### ENTRIES SHOWN
• • • • •

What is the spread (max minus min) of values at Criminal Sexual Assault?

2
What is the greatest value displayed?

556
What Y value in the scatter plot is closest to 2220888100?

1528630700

• • • • •

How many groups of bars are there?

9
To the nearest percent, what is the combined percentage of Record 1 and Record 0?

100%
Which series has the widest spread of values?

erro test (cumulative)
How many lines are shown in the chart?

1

• • • • •

### WHAT TO PRODUCE
How many lines in the listing above contain the word "values"? Reply with the number alone.

### SOLUTION
2